LaMalfa and Agenda 21

Congressman believes in cockamamie conspiracy theory

The author is a psychiatric nurse who lives in Concow. His last contribution to the CN&R was the Feb. 28 cover story, “The coyote hunt.”

Last week, I ventured to the Chico Tea Party meeting to hear Doug LaMalfa speak. Approximately 40 white, mostly older people gathered at Marie Callender’s to dine and listen and interact with our new congressman.

LaMalfa spoke at length about the Rand Paul filibuster, confirming that he did visit the Senate floor and yes, he did slip some peanut M&Ms to the rogue senator. He joked that, given his rice-farmer heritage, he wished he had slipped the upstart Kentuckian some Rice Krispies bars.

LaMalfa continued with anecdotes and rants against President Obama that had the audience nodding along.

Following his speech, LaMalfa took questions. Questions about all the “communist professors” at Butte College. Questions regarding Bill Ayers and his education program “Common Core,” a suspected indoctrination program affecting every kid in America. LaMalfa had a staffer take down the name of the program to investigate further.

But the most bizarre questions came regarding Agenda 21, a non-binding U.N. document from the early 1990s calling on its signatories to try to take care of the Earth. It is a feel-good ecotopian John Lennon song embedded in a government document. It has no requirements of any member nation to take any specific action by any specific deadline.
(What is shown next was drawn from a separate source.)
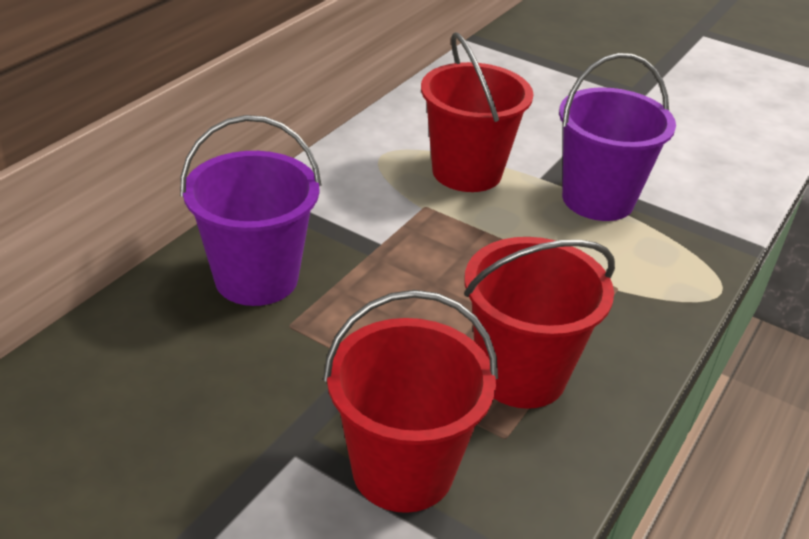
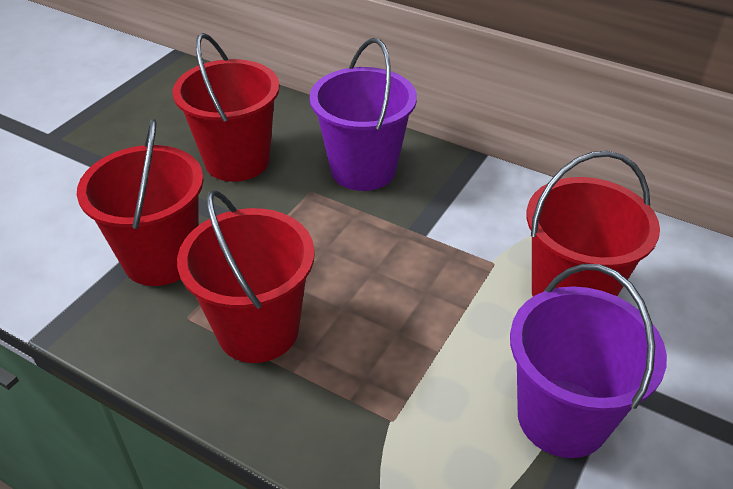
camera: 90 degrees right, 5 degrees up
(204, 396) = (237, 161): none -> red bucket

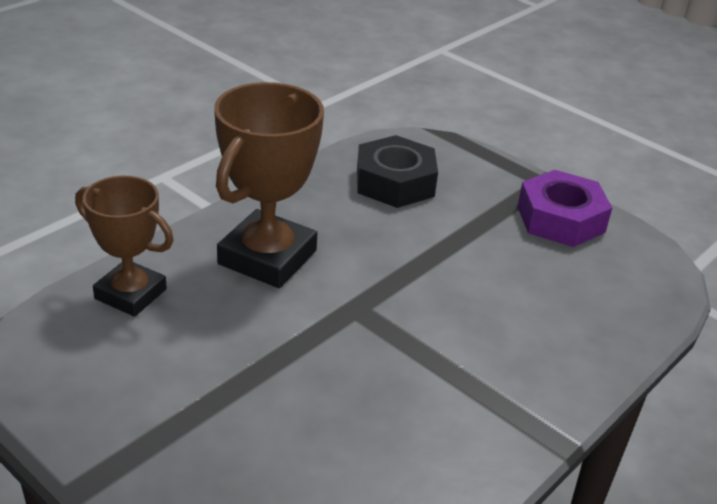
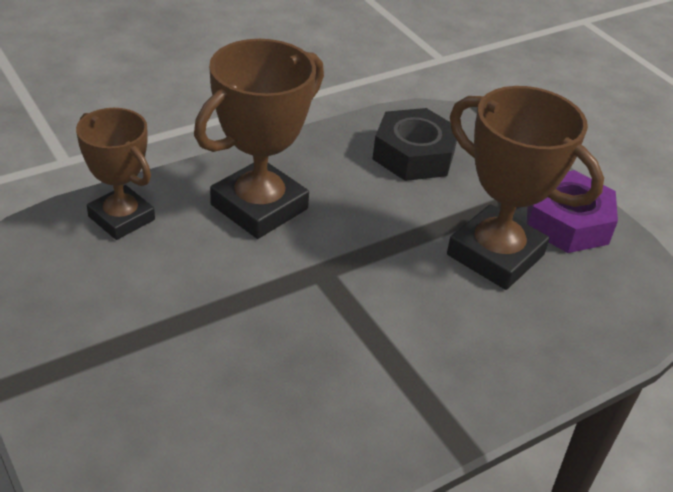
camera: 15 degrees right, 5 degrees up
(510, 261) = (495, 255): none -> brown trophy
To some folks, however, Agenda 21 is the new “specter that hangs over Europe,” a new green Communist Manifesto. Karl Marx reborn in hemp T-shirts and Birkenstocks. Tea Party groups across the country are all aflutter with this paranoid conspiracy theory, with films and books circulated.
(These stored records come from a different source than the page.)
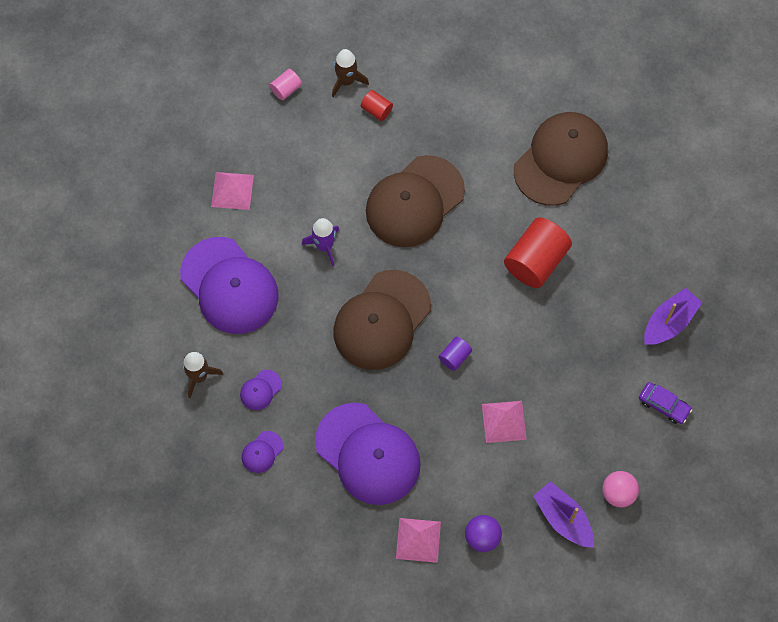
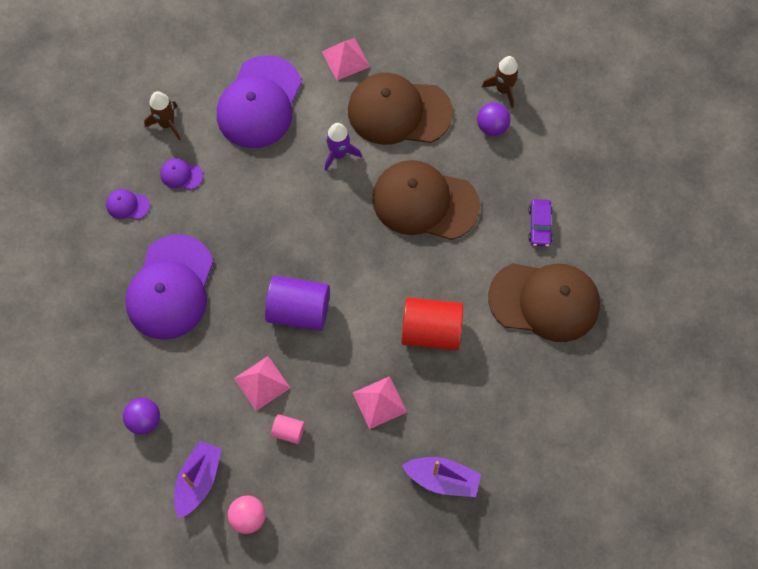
camera: 60 degrees right, 0 degrees up
(286, 89) = (464, 48): pink cylinder -> pink cylinder (288, 431)
(376, 110) = (492, 127): red cylinder -> purple ball
(381, 320) = (298, 234): brown cap -> brown cap (399, 111)
(418, 540) = (115, 368): pink pyramid -> pink pyramid (379, 402)
(455, 357) = (299, 311): purple cylinder -> purple cylinder, size x2.09
(663, 405) = (357, 515): purple car -> purple car (539, 225)

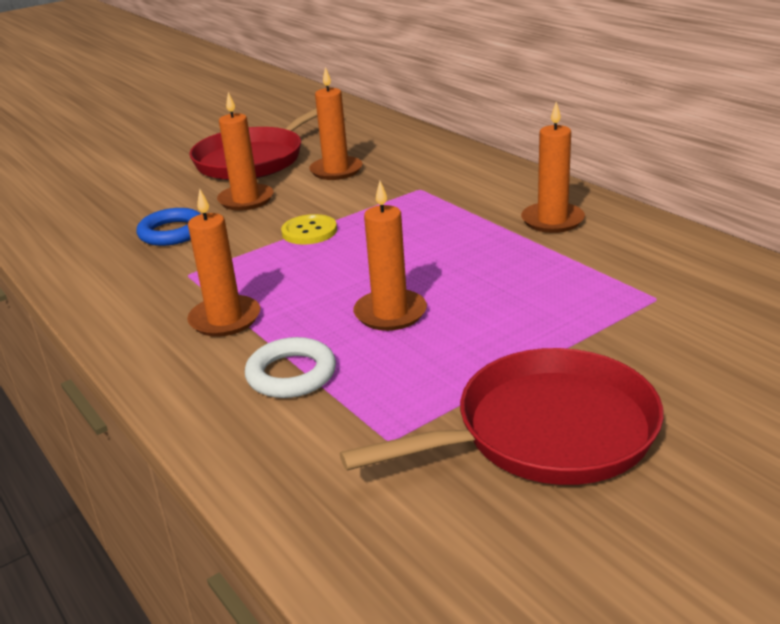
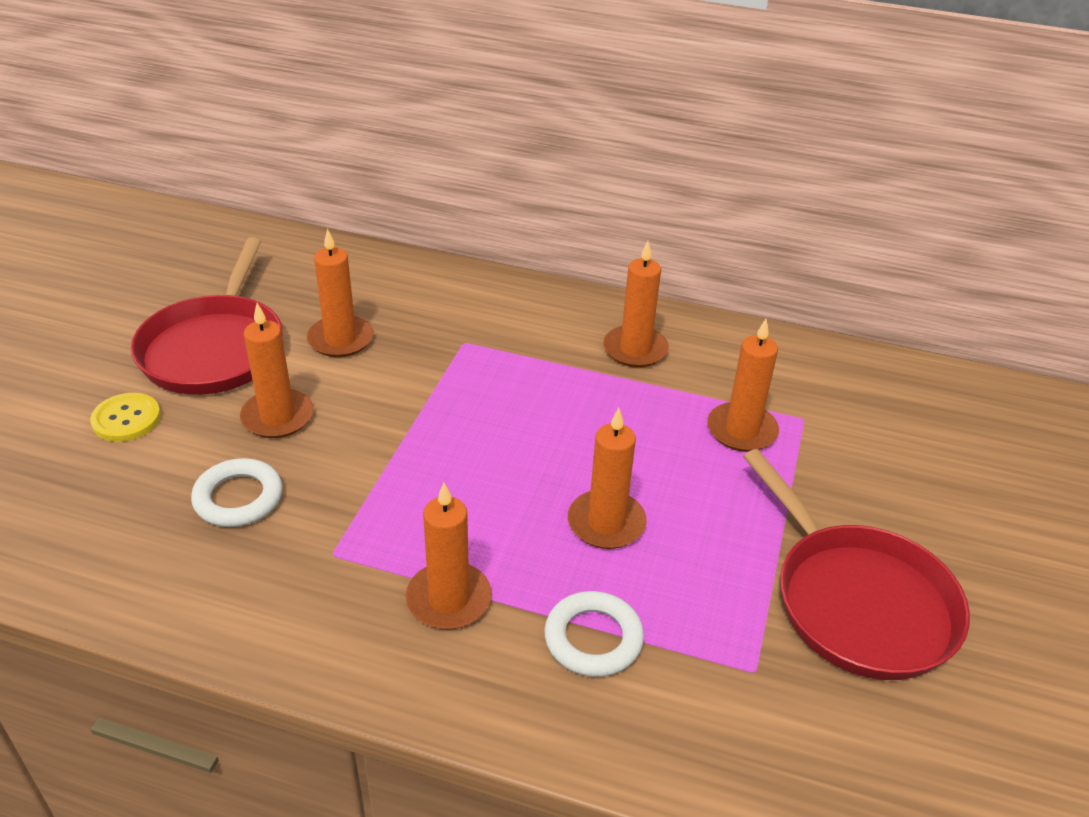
camera: 40 degrees left, 10 degrees up
(172, 232) = (238, 498): blue ring -> white ring
(309, 231) = (407, 442): yellow button -> yellow button (126, 419)
(545, 432) = (858, 602): red pan -> red pan turned 120 degrees clockwise
(583, 290) = (741, 430): none -> orange candle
LaMalfa relayed grave concerns regarding Agenda 21. He sees it “creeping into local government,” adding it is “creeping in all the time.” He went on to state that Agenda 21 is the inspiration for the “removal of dams, high-speed rail and local county planning.” Really?

Afterward, I caught LaMalfa’s eye and read him my notes. I asked if he stood by his allegations that Agenda 21 “is creeping into local government” and that “dam removal, high-speed rail and local county planning” are results of Agenda 21.

“Yes,” he stated calmly, looking me directly in the eye. A short simple clear answer. No wiggling away from his statement. Wow!

Amazed that he would admit such, I then asked LaMalfa if he believed the United Nations was behind Butte County’s new general plan. “Well, maybe not the Butte County plan,” he conceded.